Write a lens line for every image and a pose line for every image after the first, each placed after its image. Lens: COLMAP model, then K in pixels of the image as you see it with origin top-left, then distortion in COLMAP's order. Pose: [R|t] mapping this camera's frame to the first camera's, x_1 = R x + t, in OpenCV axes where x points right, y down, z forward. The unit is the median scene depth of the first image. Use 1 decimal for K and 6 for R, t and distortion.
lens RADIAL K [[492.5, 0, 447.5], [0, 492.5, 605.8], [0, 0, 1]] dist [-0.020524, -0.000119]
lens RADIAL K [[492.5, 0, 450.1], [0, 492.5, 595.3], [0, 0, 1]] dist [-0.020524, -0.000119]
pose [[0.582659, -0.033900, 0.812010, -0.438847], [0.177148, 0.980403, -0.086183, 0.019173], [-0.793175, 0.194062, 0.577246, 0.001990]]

▸ WORK TO COMPLETE: Retype all of the material, keeping each line exact.

▸ ANSWER TO THE PROBLEM:
Write a lens line for every image and a pose line for every image after the first, each placed after its image. Lens: COLMAP model, then K in pixels of the image as you see it with origin top-left, then distortion in COLMAP's order. Pose: [R|t] mapping this camera's frame to the first camera's, x_1 = R x + t, in OpenCV axes where x points right, y down, z forward. The unit is the median scene depth of the first image. Use 1 decimal for K and 6 for R, t and distortion.
lens RADIAL K [[492.5, 0, 447.5], [0, 492.5, 605.8], [0, 0, 1]] dist [-0.020524, -0.000119]
lens RADIAL K [[492.5, 0, 450.1], [0, 492.5, 595.3], [0, 0, 1]] dist [-0.020524, -0.000119]
pose [[0.582659, -0.033900, 0.812010, -0.438847], [0.177148, 0.980403, -0.086183, 0.019173], [-0.793175, 0.194062, 0.577246, 0.001990]]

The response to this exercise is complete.